As piores crises eram Iêmen, República Democrática do Congo, Afeganistão, Venezuela, Etiópia, Sudão do Sul, Síria, Sudão, Nigéria e Haiti. Esses dez países eram responsáveis por 66% da população afetada.

Lusófonos

O relatório destaca uma lista de 35 países onde a situação é mais grave, que inclui Angola e Moçambique.

A situação mais preocupante é Moçambique. Com uma população de 27,9 milhões, 1,7 milhão de pessoas estava nas últimas três fases de insegurança alimentar, cerca de 1,4 milhão em situação de crise e 265 mil em emergência.

Mais de 67 mil crianças com menos de cinco anos sofriam de desnutrição grave e 42,6% tinha problemas de crescimento.

No ano passado, os ciclones Idai e Kenneth destruíram plantações e aumentaram o preço dos alimentos, piorando a crise alimentar que o país já enfrentava. Em 2020, as agências esperam que os números devem ser mantidos, devido à seca e cheias.

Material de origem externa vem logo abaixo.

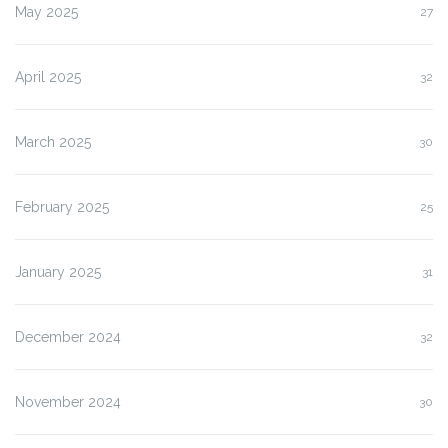
May 2025
27
April 2025
32
March 2025
30
February 2025
25
January 2025
31
December 2024
32
November 2024
30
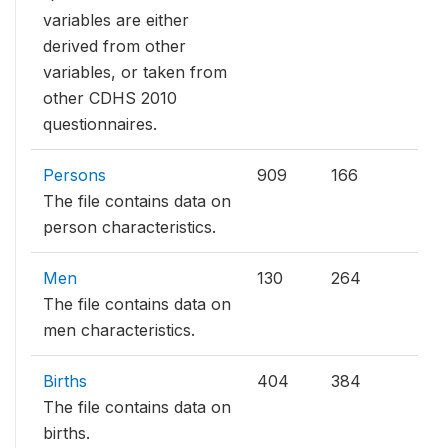
variables are either
derived from other
variables, or taken from
other CDHS 2010
questionnaires.
Persons
909
166
The file contains data on
person characteristics.
Men
130
264
The file contains data on
men characteristics.
Births
404
384
The file contains data on
births.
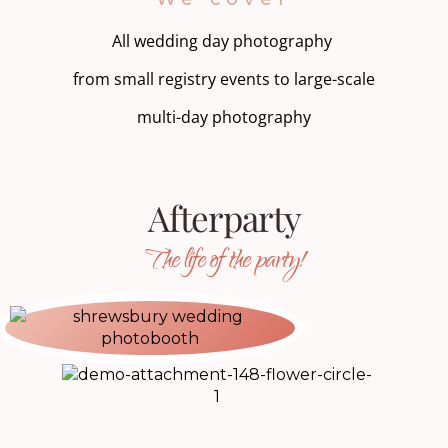
All wedding day photography
from small registry events to large-scale
multi-day photography
Afterparty
The life of the party!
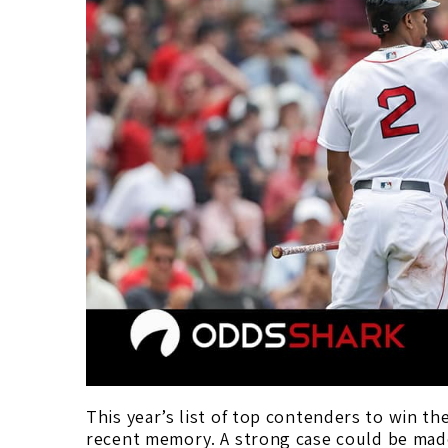
This year’s list of top contenders to win the
recent memory. A strong case could be made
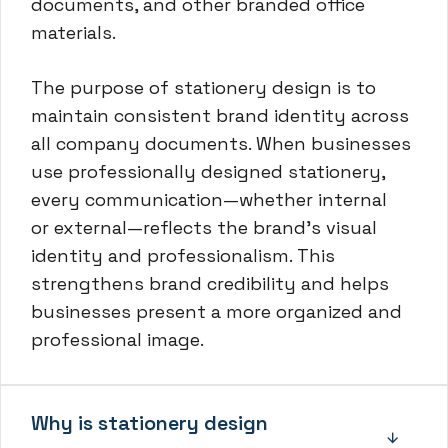
documents, and other branded office
materials.
The purpose of stationery design is to
maintain consistent brand identity across
all company documents. When businesses
use professionally designed stationery,
every communication—whether internal
or external—reflects the brand’s visual
identity and professionalism. This
strengthens brand credibility and helps
businesses present a more organized and
professional image.
Why is stationery design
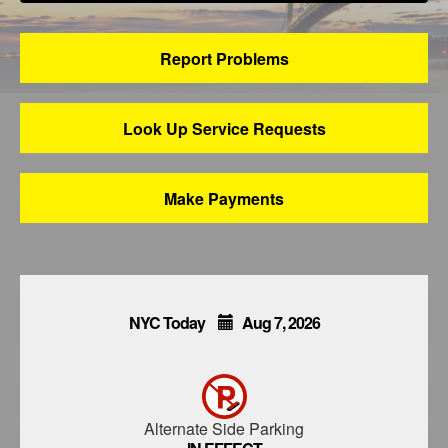
Report Problems
Look Up Service Requests
Make Payments
NYC Today
Aug
7,
2026
Alternate Side Parking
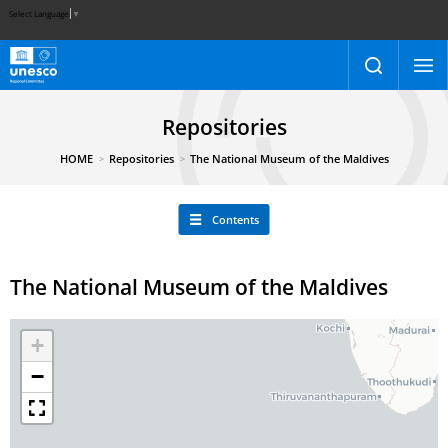
Select Language
▼
Repositories
HOME
Repositories
The National Museum of the Maldives
Contents
The National Museum of the Maldives
+
−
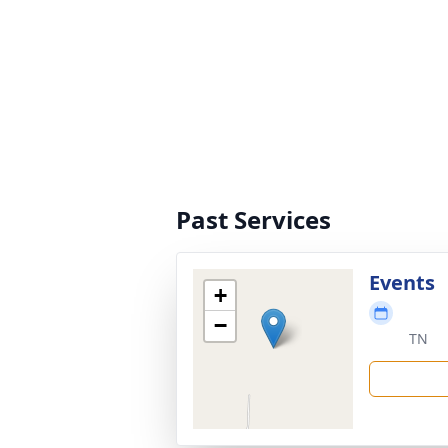
Past Services
Events
+
−
TN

Já em Angola, a insegurança alimentar aumentou devido à seca nas províncias do sul e o afluxo de refugiados da República Democrática do Congo.

No país de 31,8 milhões, mais de 562 mil foram afetadas. Cerca de 272 mil viviam em situação de crise e 290 mil em emergência. Mais de 8% das crianças com menos de cinco anos sofriam de desnutrição grave e perto de 30% tinha problemas de crescimento.

Em 2020, a melhoria das condições de seca deve ajudar as pastagens e aumentar as perspectivas de produção agrícolas.

América Latina

Cerca de 14%, ou 18,5 milhões, das pessoas em fase de crise ou pior viviam na América Latina e Caribe.

As principais crises da região eram os quatro países do Corredor Seco da América Central (El Salvador, Guatemala, Honduras e Nicarágua), Haiti, República Dominicana e Venezuela. Metade dos afetados, cerca de 9,3 milhões, estava na Venezuela.

Choques econômicos eram o principal fator. Na Venezuela, 2019 marcou o quinto ano consecutivo de recessão profunda. Os preços dos alimentos aumentaram mais de 8 mil % em 2019, destruindo o poder de compra dos venezuelanos. No Haiti, onde o número de pessoas com necessidade de assistência urgente cresceu 600 mil, a crise política e socioeconômica foi a principal causa.

A América Latina e o Caribe também estão sentindo o impacto das mudanças climáticas, com fortes furacões no Atlântico e secas na América Central, sendo a segunda região do mundo mais propensa a desastres climáticos.

Pandemia

Os dados do relatório foram recolhidos antes da pandemia de covid-19. Em 2020, a situação “é particularmente preocupante devido às previsões da evolução da pandemia.”

Os declínios na atividade econômica provavelmente diminuirão os orçamentos nacionais e das famílias. A situação alimentar pode continuar a piorar, mas a magnitude das consequências ainda não é conhecida.

A pesquisa afirma que “a maioria dos países mencionados não tem meios para realizar atividades humanitárias de resposta à pandemia e, ao mesmo tempo, proteger e apoiar os meios de subsistência dos seus cidadãos.”

Os autores alertam que os doadores internacionais “podem achar cada vez mais difícil priorizar ajuda no exterior quando as situações sociais e econômicas de seus países também estão sendo muito afetadas.” Apesar disso, a pesquisa afirma que os Estados-membros cobertos pelo estudo “não devem ser obrigados a escolher entre salvar vidas e salvar meios de subsistência.”